Your assignment:
Retype the lines below exactly, covering every one of them, and leave the pictures out of your answer.
:::::
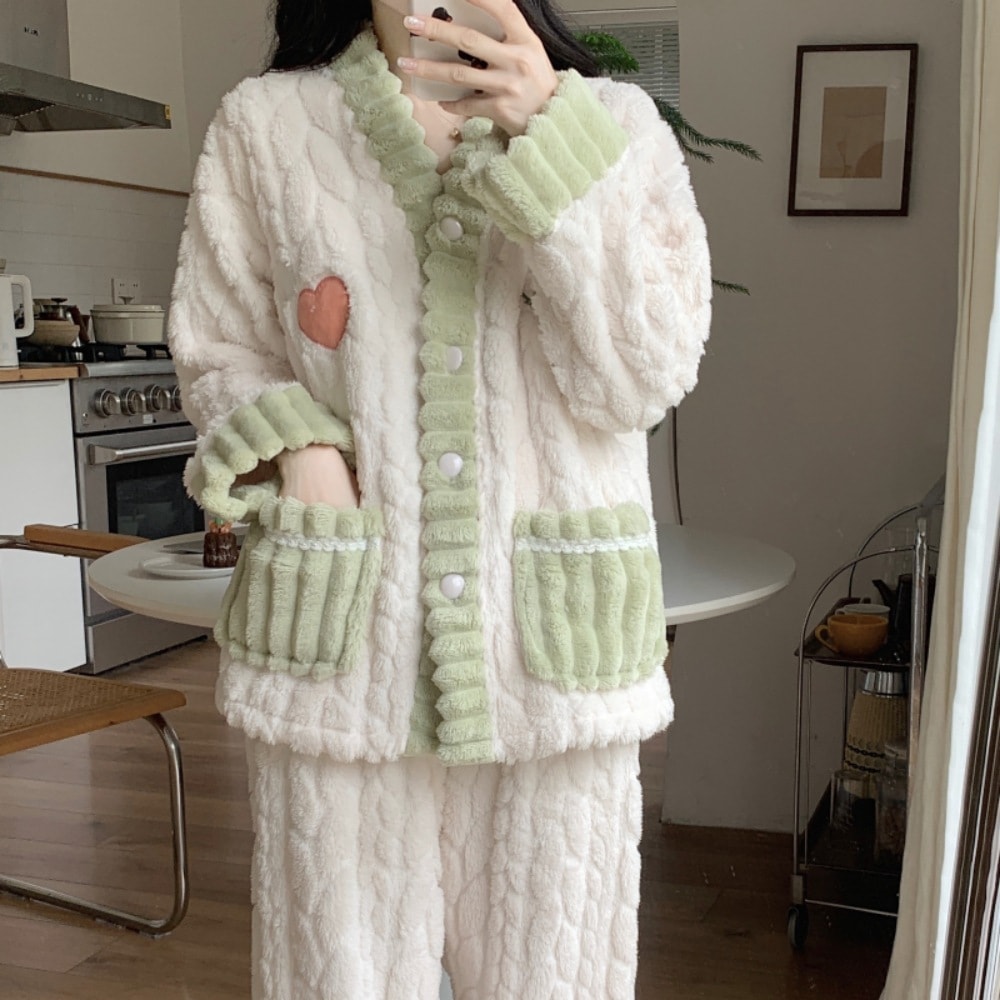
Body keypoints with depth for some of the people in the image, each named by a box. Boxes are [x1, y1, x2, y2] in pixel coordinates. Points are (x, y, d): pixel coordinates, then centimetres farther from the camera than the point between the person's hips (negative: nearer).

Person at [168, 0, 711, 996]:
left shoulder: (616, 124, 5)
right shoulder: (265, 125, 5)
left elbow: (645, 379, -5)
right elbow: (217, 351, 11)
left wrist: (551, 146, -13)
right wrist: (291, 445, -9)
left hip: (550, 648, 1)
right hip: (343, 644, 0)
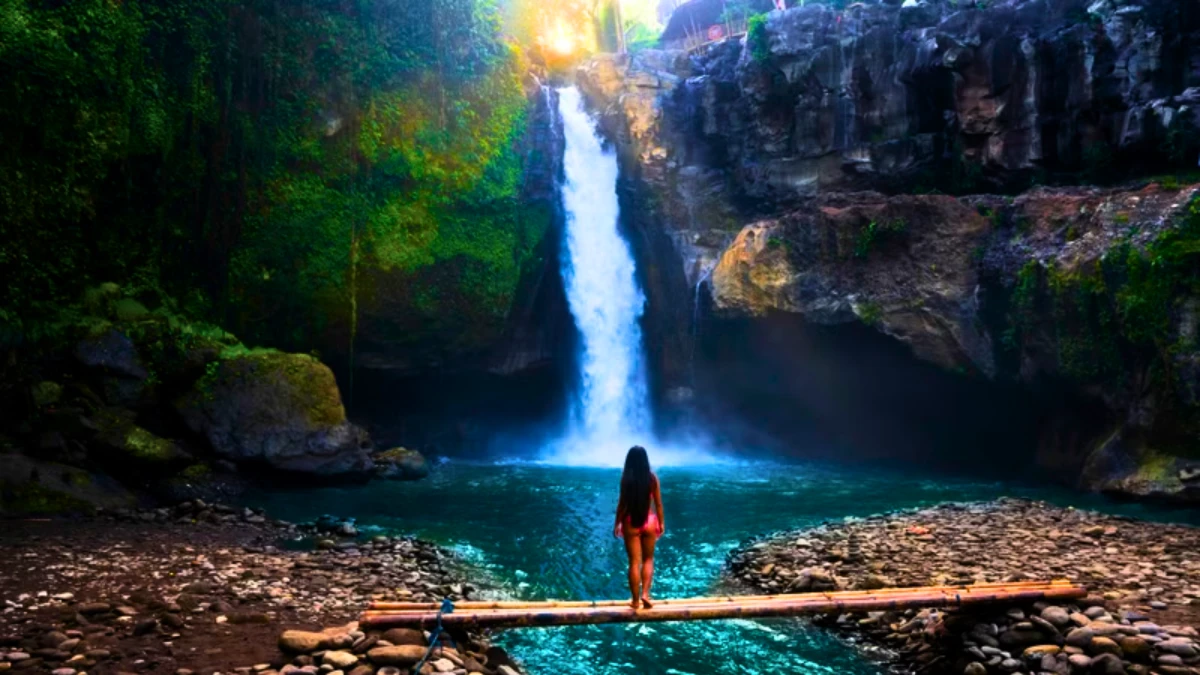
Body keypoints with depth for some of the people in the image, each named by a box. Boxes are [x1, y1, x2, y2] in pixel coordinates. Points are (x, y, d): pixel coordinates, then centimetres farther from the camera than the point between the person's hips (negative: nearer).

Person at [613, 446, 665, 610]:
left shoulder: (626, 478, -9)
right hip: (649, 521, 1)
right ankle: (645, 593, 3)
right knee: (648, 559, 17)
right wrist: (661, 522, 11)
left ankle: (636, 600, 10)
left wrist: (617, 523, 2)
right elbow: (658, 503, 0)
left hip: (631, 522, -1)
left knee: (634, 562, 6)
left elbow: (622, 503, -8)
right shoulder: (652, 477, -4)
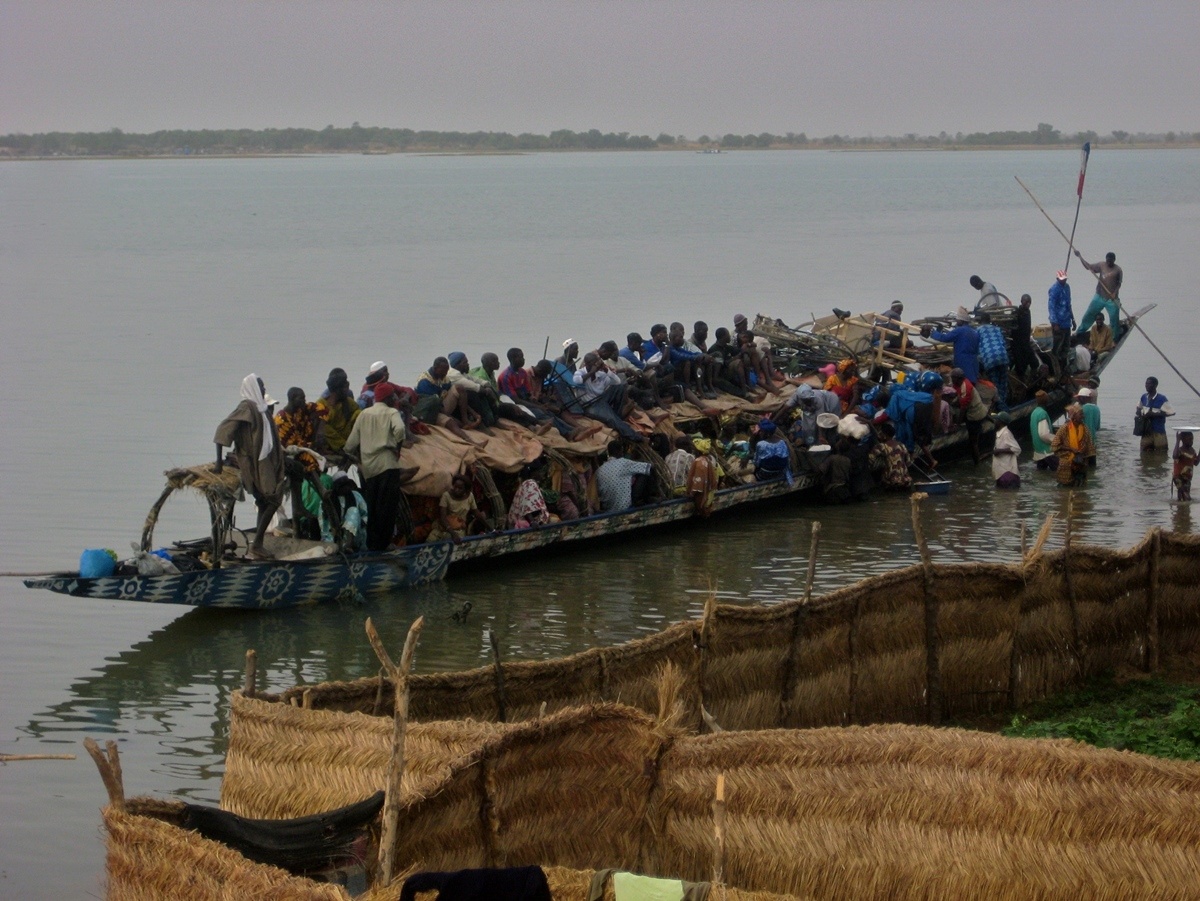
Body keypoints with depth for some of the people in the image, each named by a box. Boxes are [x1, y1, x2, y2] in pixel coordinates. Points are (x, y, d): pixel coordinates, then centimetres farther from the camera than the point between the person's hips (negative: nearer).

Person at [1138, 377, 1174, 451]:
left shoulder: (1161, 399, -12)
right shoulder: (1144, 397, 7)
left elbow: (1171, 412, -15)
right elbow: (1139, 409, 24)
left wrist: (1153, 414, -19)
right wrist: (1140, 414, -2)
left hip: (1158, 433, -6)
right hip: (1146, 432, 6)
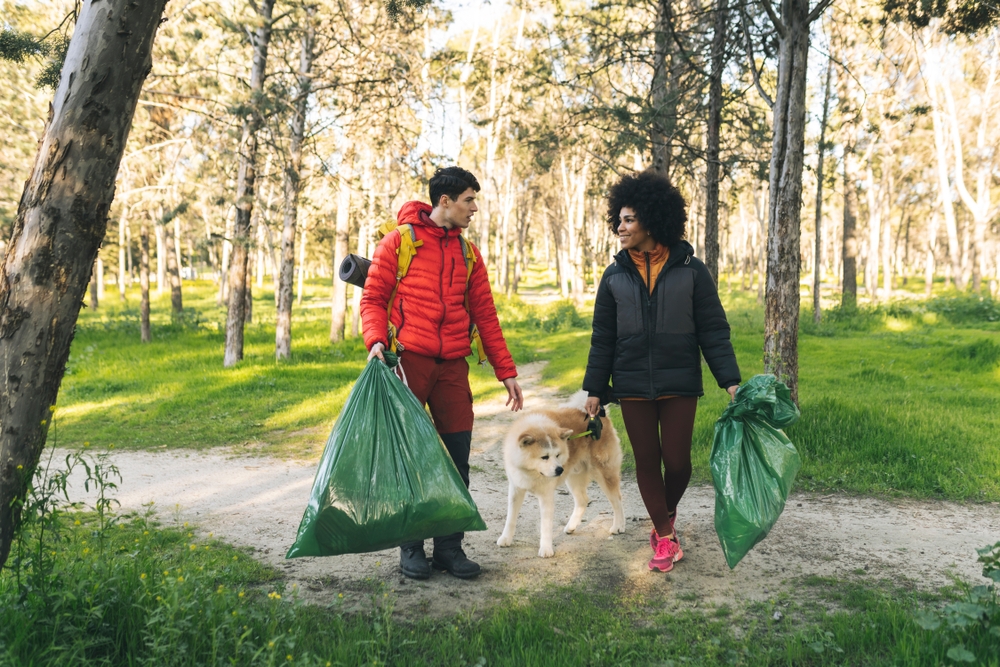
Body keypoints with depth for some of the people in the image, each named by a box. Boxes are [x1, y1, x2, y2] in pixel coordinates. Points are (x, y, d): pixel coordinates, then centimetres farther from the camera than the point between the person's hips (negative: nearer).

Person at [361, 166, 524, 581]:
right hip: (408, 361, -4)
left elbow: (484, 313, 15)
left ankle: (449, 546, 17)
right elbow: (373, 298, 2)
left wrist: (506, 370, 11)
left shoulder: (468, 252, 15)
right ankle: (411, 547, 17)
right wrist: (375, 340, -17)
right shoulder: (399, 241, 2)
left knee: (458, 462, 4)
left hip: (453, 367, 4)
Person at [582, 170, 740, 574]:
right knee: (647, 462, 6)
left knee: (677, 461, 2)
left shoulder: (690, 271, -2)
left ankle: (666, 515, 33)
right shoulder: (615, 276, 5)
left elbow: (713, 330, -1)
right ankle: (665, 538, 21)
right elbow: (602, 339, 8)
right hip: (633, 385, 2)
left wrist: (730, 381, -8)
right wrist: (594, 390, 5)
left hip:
:::::
Result of the exercise:
Body keypoints with depth for some of the people in the image, each named by a box. Boxes are [x1, y1, x2, y2] in pixel coordinates. Points are (x, y, d): pixel coordinates, then centimetres farther from the camera than the point between the person's hips (negative: nearer).

Person at [168, 0, 711, 996]:
left shoulder: (616, 124, 5)
right shoulder: (265, 125, 5)
left elbow: (645, 379, -5)
right elbow: (217, 351, 11)
left wrist: (551, 146, -13)
right wrist: (291, 445, -9)
left hip: (550, 648, 1)
right hip: (343, 644, 0)
Body keypoints with depth for some of the people in the image, each named by a box. Boxes are [x1, y1, x2, y2] in pixel coordinates. Points are (x, y, d): pixel coordinates, then centimetres farther from the camera than the point between the person's hips (negative: nearer).

Person at [613, 446, 665, 610]:
left shoulder: (626, 478, -9)
right hip: (649, 521, 1)
right ankle: (645, 593, 3)
right knee: (648, 559, 17)
right wrist: (661, 522, 11)
left ankle: (636, 600, 10)
left wrist: (617, 523, 2)
right elbow: (658, 503, 0)
left hip: (631, 522, -1)
left knee: (634, 562, 6)
left elbow: (622, 503, -8)
right shoulder: (652, 477, -4)
Body keypoints with depth for some of the people in the image, each named by a box. Boxes are [x1, y1, x2, y2] in pixel coordinates. Points are (x, y, d): pixel coordinates, then centimetres farther from the camera than the point between the person's hips (negative: nearer).

Person at [1138, 377, 1174, 451]:
left shoulder: (1161, 399, -12)
right shoulder: (1144, 397, 7)
left elbow: (1171, 412, -15)
right elbow: (1139, 409, 24)
left wrist: (1153, 414, -19)
right wrist: (1140, 414, -2)
left hip: (1158, 433, -6)
right hip: (1146, 432, 6)
Body keypoints with depth for some of the people in the image, each named by a box. Boxes are [x1, y1, x2, y2] in pixel coordinates. Points are (x, y, d): pixel coordinates, then centimetres farther from the camera than the point between the person's hips (negative: nearer).

Person at [361, 166, 524, 581]:
right hip: (408, 361, -4)
left elbow: (484, 313, 15)
left ankle: (449, 546, 17)
right elbow: (373, 298, 2)
left wrist: (506, 370, 11)
left shoulder: (468, 252, 15)
right ankle: (411, 547, 17)
right wrist: (375, 340, -17)
right shoulder: (399, 241, 2)
left knee: (458, 462, 4)
left hip: (453, 367, 4)
Person at [582, 170, 740, 574]:
right knee: (647, 462, 6)
left knee: (677, 461, 2)
left shoulder: (690, 271, -2)
left ankle: (666, 515, 33)
right shoulder: (615, 276, 5)
left elbow: (713, 330, -1)
right ankle: (665, 538, 21)
right elbow: (602, 339, 8)
right hip: (633, 385, 2)
left wrist: (730, 381, -8)
right wrist: (594, 390, 5)
left hip:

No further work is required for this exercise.